Muhammad bin Abdullah saw:“Sel Pertama” Gerakan Dakwah Islam

 


Oleh Karina Fitriani Fatimah 

(Alumnus of master degree of applied computer science, Albert-Ludwigs- Universität Freiburg, Germany) 

 

#SirahNabi- Tatkala Muhammad bin Abdullah, Rasulullah saw berusia 40 tahun, Allah Yang Maha Tinggi mengutusnya sebagai rahmat bagi alam semesta, dan pembawa kabar gembira bagi seluruh umat manusia. Dimana sebelum beliau diutus, Allah Swt telah mengambil perjanjian kepada seluruh Nabi supaya mereka beriman kepadanya, membenarkannya, dan menolongnya menghadapi orang-orang yang memusuhinya. Allah juga mengambil perjanjian dari mereka supaya mereka mengabarkan hal tersebut kepada orang-orang beriman dan membenarkan mereka sehingga kebenaran dapat ditegakkan.
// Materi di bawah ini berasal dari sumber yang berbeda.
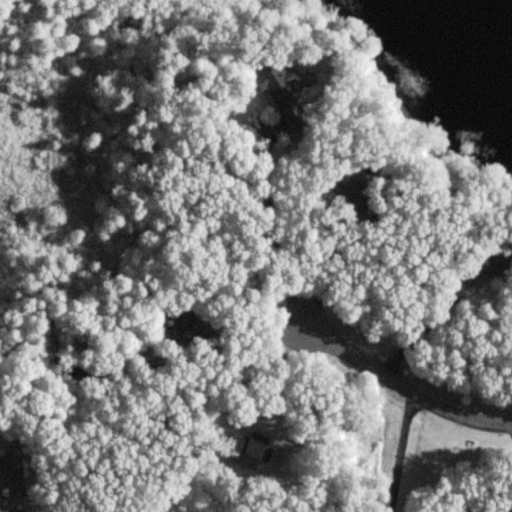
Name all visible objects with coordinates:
building: (274, 86)
building: (348, 186)
road: (272, 230)
building: (479, 268)
road: (326, 273)
building: (186, 329)
road: (415, 333)
road: (284, 372)
road: (401, 386)
road: (398, 452)
building: (10, 478)
road: (508, 499)
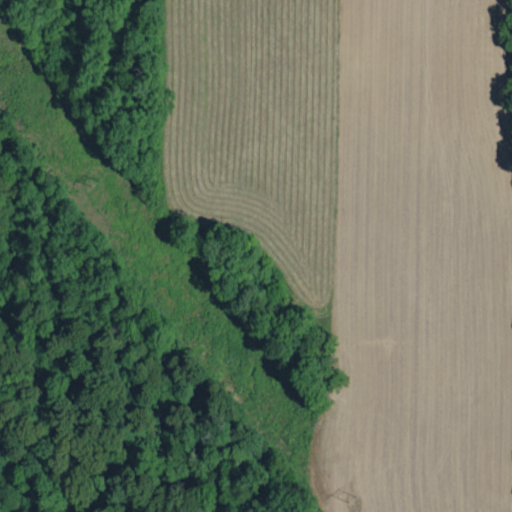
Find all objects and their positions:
power tower: (91, 181)
power tower: (350, 497)
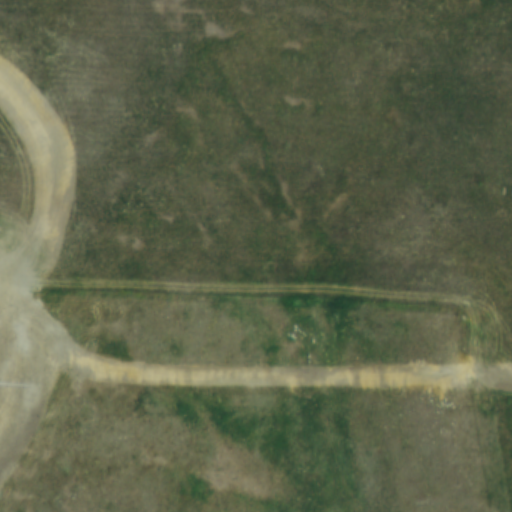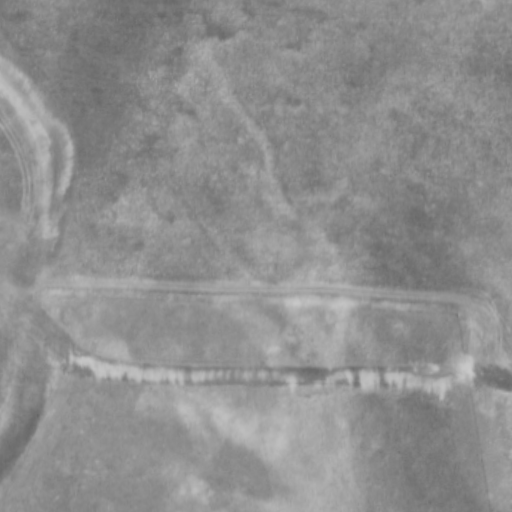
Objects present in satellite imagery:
road: (256, 414)
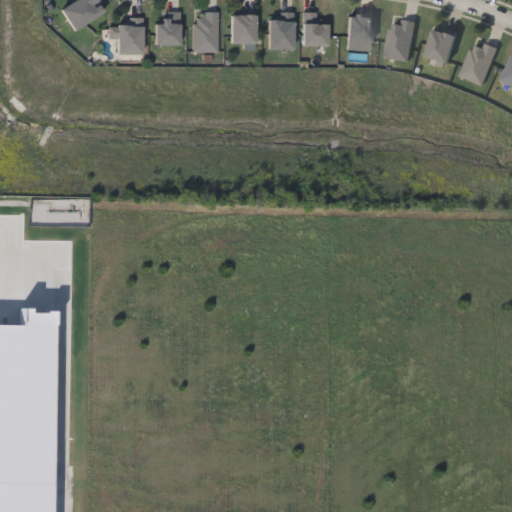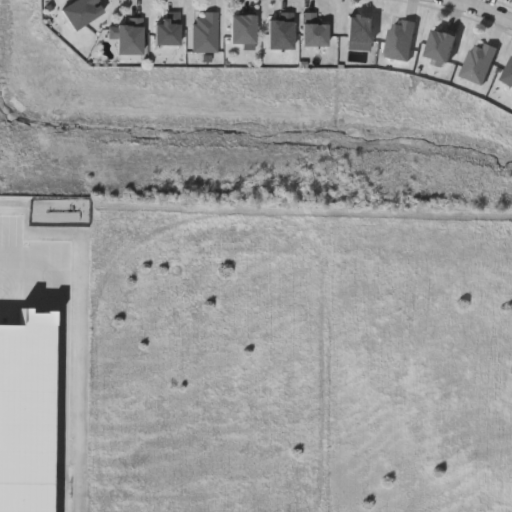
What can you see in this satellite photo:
road: (478, 11)
building: (80, 12)
building: (84, 13)
building: (241, 28)
building: (359, 28)
building: (167, 29)
building: (362, 29)
building: (245, 30)
building: (313, 30)
building: (170, 31)
building: (280, 31)
building: (283, 32)
building: (316, 32)
building: (204, 33)
building: (207, 34)
building: (127, 37)
building: (130, 38)
building: (399, 39)
building: (402, 41)
building: (440, 44)
building: (443, 46)
building: (478, 62)
building: (481, 64)
building: (508, 73)
building: (509, 76)
road: (63, 368)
Kemudian Dia menumbuhkan kecintaan di dalam diri Rasulullah saw untuk melakukan uzlah (menyendiri) di Gua Hira’ sembari ber-tahannuts (menarik diri dari segala perbuatan dosa). 


Jibril saat itu menyapanya, dalam satu riwayat disebutkan di dalam mimpinya dan dalam riwayat lain ketika beliau terjaga dan berseru, “Bacalah!” Baginda saw menjawab, “Aku tidak bisa membaca.” JIbril kemudian mendekap Rasul hingga membuatnya sesak dan melepaskannya. Jibril kembali berseru, “Bacalah!” Muhammad saw tetap menjawab, “Aku tidak bisa membaca.” Demikian kejadian yang sama berulang hingga tiga kali. Hingga Jibril pun mengajarinya membaca, “Iqra’ bismi Rabbika al-Ladzi khalaq..” (Bacalah dengan menyebut asma Tuhanmu, yang telah menciptakan). Di saat itulah Muhammad saw menirukannya. Turunnya ayat tersebut menandai diutusnya Muhammad saw sebagai Nabi.  
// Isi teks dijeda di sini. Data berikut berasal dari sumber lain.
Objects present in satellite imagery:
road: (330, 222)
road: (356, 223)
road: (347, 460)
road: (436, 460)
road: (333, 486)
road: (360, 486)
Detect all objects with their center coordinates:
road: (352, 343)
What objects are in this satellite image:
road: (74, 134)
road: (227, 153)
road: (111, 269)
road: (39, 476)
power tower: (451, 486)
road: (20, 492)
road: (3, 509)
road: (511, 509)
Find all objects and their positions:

Kemudian Muhammad saw pun pulang dalam keadaan menggigil sekujur tubuhnya. Ia ceritakan kisahnya pada Khadijah ra, dan memantapkan hati beliau serta menolong beliau dalam menegakkan kebenaran. Namun wahyu berikutnya tak kunjung datang. Nabi saw berulang kali pergi menyendiri dan pulang dengan tangan hampa. Hingga lebih kurang 2 tahun lamanya penantian, datanglah Jibril menampakkan wujud aslinya di antara langit dan bumi. Jibril meneguhkan hati beliau dan menyampaikan kabar gembira bahwasanya beliau benar-benar utusan Allah.  


Melihat sosok asli Jibril, Nabi saw merasa takut dan bersegera pulang mendatangi Khadijah saw. Beliau berkata, “Selimuti aku, selimuti aku!” Maka Allah Swt pun berfirman, “Wahai orang yang berselimut! Bangunlah, lalu berilah peringatan!..." Dengan seruan ini Allah pun mengukuhkan Muhammad saw sebagai Rasulullah, penyebar risalah Allah Swt bagi seluruh umat manusia. 


Tak lama Rasulullah saw naik ke atas bukit Shafa dan berkata, “Wahai kaum Quraisy, sesungguhnya seorang pemimpin itu tidak akan pernah membohongi orang yang dipimpinnya. Percayakah kalian, jika aku katakan bahwa di balik bukit itu ada kuda yang berlari?” Mereka pun menjawab, “Percaya.” Sedemikian percayanya kaum Quraisy pada saat itu kepada sosok Muhammad bin Abdullah sang al-Amin (terpercaya). Nabi saw pun melanjutkan, “Apakah kalian percaya, jika aku sampaikan bahwa aku adalah Nabi yang diutus oleh Allah kepada kalian?” Mendengar ujaran Nabi, kaumnya justru berbalik arah membelakangi Muhammad saw dan menghinakannya. 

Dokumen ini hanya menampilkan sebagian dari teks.